→ **ASSIGNMENT**
Write out, word for word, the part of the listing below that opens with the line containing "index pip: (144, 131)" and closes with the line containing "pinky dip: (206, 144)", keeping both of those lines and adding no others.

→ **EXTRACTED DATA**
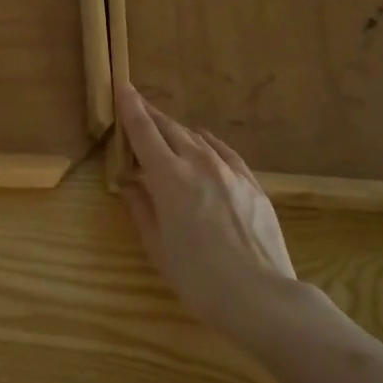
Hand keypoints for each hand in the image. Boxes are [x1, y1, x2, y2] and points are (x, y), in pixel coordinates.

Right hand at [118, 83, 300, 343]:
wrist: (261, 296)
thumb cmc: (198, 277)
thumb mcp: (157, 246)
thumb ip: (141, 208)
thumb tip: (130, 184)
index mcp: (169, 177)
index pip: (144, 131)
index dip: (130, 107)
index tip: (121, 85)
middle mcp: (199, 163)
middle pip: (170, 128)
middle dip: (151, 115)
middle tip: (136, 106)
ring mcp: (231, 172)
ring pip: (197, 138)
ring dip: (177, 130)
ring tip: (166, 130)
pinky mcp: (253, 184)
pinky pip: (224, 152)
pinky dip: (206, 144)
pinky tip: (203, 146)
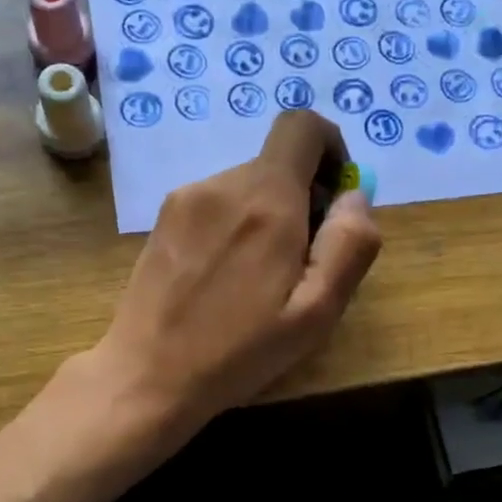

→ **YOUR SOLUTION**
index pip: (144, 131)
index dip: (130, 107)
index tip: (121, 85)
middle mcp: (199, 163)
middle pip: (170, 128)
middle dip: (151, 115)
middle tip: (136, 106)
ring mcp: (231, 172)
ring pip: (197, 138)
ring dip: (177, 130)
ring tip: (166, 130)
pinky mcp: (253, 184)
pinky pip: (224, 152)
pinky dip: (206, 144)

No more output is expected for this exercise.